— Exercise description —
On the basis of the records below, report how many lines contain the word "each". Nothing else should be given.

— Extracted records —
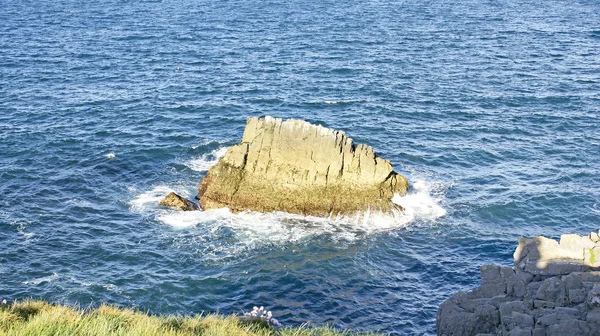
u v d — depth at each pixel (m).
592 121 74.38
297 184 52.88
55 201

==

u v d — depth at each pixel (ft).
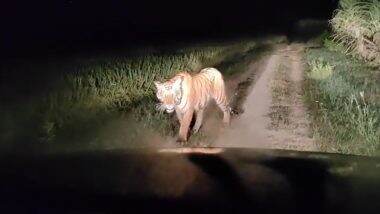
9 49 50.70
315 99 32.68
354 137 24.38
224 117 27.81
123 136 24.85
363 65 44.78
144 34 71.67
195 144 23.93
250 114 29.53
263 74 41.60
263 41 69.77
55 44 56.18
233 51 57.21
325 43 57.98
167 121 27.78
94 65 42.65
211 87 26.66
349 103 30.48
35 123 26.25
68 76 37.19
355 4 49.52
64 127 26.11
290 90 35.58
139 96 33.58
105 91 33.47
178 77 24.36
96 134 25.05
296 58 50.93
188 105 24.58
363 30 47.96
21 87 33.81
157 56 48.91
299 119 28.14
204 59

— Answer —
2